*Activity:*
Transcribe the source text of each of the items below verbatim. Omit the pictures from your answer.

(Source texts of formatted documents)
________________

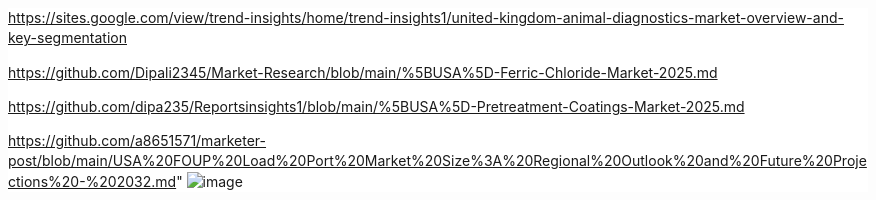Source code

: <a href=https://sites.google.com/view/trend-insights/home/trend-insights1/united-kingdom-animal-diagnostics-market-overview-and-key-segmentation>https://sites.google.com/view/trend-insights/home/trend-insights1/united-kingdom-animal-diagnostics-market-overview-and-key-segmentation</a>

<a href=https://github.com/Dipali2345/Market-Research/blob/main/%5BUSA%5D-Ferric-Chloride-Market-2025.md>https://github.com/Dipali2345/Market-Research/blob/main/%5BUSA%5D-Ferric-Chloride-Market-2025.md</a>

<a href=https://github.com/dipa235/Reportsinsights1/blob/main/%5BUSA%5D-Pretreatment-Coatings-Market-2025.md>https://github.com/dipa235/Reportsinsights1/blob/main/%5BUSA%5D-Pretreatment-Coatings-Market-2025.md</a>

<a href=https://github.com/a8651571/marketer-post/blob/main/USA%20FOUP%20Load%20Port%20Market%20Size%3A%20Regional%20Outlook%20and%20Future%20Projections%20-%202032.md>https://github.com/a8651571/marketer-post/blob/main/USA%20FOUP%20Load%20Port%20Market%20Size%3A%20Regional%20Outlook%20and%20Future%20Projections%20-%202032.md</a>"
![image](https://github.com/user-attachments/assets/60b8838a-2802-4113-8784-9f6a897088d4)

________________

*Finished exercise:*
Source code

: <a href=https://sites.google.com/view/trend-insights/home/trend-insights1/united-kingdom-animal-diagnostics-market-overview-and-key-segmentation>https://sites.google.com/view/trend-insights/home/trend-insights1/united-kingdom-animal-diagnostics-market-overview-and-key-segmentation</a>

<a href=https://github.com/Dipali2345/Market-Research/blob/main/%5BUSA%5D-Ferric-Chloride-Market-2025.md>https://github.com/Dipali2345/Market-Research/blob/main/%5BUSA%5D-Ferric-Chloride-Market-2025.md</a>

<a href=https://github.com/dipa235/Reportsinsights1/blob/main/%5BUSA%5D-Pretreatment-Coatings-Market-2025.md>https://github.com/dipa235/Reportsinsights1/blob/main/%5BUSA%5D-Pretreatment-Coatings-Market-2025.md</a>

<a href=https://github.com/a8651571/marketer-post/blob/main/USA%20FOUP%20Load%20Port%20Market%20Size%3A%20Regional%20Outlook%20and%20Future%20Projections%20-%202032.md>https://github.com/a8651571/marketer-post/blob/main/USA%20FOUP%20Load%20Port%20Market%20Size%3A%20Regional%20Outlook%20and%20Future%20Projections%20-%202032.md</a>"
![image](https://github.com/user-attachments/assets/60b8838a-2802-4113-8784-9f6a897088d4)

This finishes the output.